A mere few days after the Lambert incident on the train to Asnieres, the king of Spain visited Paris on the invite of Napoleon III. As they paraded through the Champs Elysées, they weren't met with the usual salutations but rather by 250,000 citizens crying out "Hay! Lambert!"
Napoleon the III was apparently so agitated that he gave an order to arrest anyone shouting it. Indeed 200-300 young men were arrested according to London newspapers. That being said, the impact was negligible given reports that "Lambert" was the first word heard in the morning and the last word heard at night for weeks.
Like the best memes, Lambert went international, reaching St. Petersburg soon after. Indeed the liberal newspaper, Golos, published two feuilletons devoted to Lambert and announced the upcoming local production of a vaudeville show and a drama, both entitled: 'Eh, Lambert!'
Without the proper context, The Crocodile's epigraph may seem to be merely an irrelevant throwaway; yet upon proper examination we see that Dostoevsky is invoking the trifling discourse typical of the newspaper feuilletonists to further underscore the satirical themes in the full story that follows.
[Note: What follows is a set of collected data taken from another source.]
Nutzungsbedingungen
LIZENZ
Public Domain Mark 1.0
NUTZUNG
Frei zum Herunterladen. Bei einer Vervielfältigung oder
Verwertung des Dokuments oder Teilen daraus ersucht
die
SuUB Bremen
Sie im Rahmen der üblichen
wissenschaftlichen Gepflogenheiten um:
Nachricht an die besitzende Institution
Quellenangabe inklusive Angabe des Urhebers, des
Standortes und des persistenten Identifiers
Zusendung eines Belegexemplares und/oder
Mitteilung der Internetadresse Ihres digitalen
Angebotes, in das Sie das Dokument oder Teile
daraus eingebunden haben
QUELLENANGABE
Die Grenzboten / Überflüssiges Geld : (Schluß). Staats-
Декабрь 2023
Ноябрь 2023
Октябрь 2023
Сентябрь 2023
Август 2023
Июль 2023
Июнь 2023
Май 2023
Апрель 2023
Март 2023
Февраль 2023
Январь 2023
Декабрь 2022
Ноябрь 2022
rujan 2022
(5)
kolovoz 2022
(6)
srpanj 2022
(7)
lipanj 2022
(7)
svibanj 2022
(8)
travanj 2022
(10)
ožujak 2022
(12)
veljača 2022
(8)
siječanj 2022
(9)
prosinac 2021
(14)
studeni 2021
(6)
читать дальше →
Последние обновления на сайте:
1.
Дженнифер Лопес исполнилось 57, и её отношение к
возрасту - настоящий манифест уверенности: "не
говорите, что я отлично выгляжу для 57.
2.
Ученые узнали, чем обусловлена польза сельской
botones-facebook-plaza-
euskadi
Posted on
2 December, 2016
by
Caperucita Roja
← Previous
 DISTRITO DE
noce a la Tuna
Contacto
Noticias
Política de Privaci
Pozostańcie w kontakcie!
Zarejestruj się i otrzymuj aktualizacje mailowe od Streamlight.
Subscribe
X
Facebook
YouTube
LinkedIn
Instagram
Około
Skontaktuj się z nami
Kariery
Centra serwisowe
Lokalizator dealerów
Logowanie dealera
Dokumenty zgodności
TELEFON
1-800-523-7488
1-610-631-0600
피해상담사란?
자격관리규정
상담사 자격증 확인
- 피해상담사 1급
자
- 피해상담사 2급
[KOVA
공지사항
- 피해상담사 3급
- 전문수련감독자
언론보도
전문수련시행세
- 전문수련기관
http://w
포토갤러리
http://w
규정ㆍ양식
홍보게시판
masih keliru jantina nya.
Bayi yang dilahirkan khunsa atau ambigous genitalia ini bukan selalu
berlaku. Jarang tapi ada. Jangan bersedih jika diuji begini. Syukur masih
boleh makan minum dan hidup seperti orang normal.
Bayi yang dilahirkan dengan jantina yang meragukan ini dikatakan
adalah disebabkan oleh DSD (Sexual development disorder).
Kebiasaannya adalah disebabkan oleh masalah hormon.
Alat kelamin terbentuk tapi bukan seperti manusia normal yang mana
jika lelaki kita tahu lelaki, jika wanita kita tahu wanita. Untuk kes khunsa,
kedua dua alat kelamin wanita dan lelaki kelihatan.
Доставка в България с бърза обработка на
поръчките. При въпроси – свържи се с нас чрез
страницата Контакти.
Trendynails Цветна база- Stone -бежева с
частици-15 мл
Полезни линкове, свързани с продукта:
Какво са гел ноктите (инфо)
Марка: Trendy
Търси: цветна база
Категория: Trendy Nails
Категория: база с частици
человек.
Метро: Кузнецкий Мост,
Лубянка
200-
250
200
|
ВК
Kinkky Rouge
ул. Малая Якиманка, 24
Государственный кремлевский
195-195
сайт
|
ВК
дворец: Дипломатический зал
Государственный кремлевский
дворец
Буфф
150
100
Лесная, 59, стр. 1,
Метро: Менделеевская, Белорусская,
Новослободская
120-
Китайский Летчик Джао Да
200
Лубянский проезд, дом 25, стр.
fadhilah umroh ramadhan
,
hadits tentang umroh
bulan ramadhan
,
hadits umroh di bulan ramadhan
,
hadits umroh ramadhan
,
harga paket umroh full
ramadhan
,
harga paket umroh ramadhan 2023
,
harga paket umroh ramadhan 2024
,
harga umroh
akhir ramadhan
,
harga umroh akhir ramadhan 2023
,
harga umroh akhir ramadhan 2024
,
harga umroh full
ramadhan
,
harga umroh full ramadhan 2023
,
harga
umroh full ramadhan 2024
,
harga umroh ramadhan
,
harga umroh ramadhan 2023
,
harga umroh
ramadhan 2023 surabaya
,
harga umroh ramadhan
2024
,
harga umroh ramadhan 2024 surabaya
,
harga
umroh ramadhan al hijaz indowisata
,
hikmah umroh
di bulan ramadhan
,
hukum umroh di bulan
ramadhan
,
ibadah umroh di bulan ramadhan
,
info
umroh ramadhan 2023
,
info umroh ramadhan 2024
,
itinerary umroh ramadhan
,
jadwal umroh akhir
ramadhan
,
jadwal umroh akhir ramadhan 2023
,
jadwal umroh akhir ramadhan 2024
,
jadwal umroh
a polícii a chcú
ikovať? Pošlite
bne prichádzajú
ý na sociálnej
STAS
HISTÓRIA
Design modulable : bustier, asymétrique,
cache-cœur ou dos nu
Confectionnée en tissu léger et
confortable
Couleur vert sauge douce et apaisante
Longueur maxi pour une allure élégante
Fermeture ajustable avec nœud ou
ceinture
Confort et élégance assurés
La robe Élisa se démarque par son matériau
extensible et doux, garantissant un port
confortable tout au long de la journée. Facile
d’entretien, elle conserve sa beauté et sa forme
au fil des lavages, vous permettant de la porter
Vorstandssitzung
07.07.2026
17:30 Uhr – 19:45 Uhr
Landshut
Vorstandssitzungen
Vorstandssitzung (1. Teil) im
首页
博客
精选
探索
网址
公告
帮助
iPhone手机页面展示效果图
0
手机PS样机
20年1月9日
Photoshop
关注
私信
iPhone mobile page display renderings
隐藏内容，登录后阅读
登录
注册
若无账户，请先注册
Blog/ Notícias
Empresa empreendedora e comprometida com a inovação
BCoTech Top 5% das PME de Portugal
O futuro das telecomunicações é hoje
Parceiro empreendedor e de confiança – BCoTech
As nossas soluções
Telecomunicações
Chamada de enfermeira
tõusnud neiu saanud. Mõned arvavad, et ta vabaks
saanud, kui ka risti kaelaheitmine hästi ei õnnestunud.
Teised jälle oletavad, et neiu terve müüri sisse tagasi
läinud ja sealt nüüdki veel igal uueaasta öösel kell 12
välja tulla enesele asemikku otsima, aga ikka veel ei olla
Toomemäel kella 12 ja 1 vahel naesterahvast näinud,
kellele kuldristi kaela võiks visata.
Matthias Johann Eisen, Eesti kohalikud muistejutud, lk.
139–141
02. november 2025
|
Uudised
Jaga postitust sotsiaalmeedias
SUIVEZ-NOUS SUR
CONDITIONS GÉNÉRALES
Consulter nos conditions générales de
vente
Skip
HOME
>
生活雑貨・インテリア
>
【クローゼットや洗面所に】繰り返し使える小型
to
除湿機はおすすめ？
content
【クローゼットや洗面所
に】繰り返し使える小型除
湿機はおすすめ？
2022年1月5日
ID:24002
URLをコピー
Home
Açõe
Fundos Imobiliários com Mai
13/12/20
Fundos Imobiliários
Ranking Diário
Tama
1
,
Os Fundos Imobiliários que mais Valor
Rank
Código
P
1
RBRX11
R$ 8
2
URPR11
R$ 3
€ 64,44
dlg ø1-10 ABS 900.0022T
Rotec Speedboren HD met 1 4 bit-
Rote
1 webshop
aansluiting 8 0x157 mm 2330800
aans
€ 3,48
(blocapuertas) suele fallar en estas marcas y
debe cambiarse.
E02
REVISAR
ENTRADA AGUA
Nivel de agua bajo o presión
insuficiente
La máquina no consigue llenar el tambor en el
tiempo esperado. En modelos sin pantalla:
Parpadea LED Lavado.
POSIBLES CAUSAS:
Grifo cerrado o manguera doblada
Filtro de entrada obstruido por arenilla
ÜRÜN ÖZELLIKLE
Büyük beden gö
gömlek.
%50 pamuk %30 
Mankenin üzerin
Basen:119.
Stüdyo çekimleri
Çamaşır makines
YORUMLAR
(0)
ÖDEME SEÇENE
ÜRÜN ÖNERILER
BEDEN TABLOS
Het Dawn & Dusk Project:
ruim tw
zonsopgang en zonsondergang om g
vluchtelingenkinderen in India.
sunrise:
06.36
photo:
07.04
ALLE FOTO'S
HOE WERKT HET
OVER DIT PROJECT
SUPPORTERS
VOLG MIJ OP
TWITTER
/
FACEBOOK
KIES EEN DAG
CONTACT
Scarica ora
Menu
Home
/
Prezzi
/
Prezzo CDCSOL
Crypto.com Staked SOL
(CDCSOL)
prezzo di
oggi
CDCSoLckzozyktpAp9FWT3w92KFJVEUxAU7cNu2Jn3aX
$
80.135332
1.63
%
Prof. Sarah Young, who penned our introduction, writes "Newspapers traded on gossip and untruth and, much like the tabloid press of the present day, owed their popularity and ability to shape the news agenda to an ability to distract readers from more serious concerns. And the main motivation behind such enterprises was, and remains, money, and the power endowed by money."
Therein lies Dostoevsky's dig into the anti-intellectual influence of capital on publishing—a relationship that surely hit a painful sore spot given the bankruptcy of his personal literary journal The Epoch, which folded immediately after The Crocodile was printed in its ultimate issue.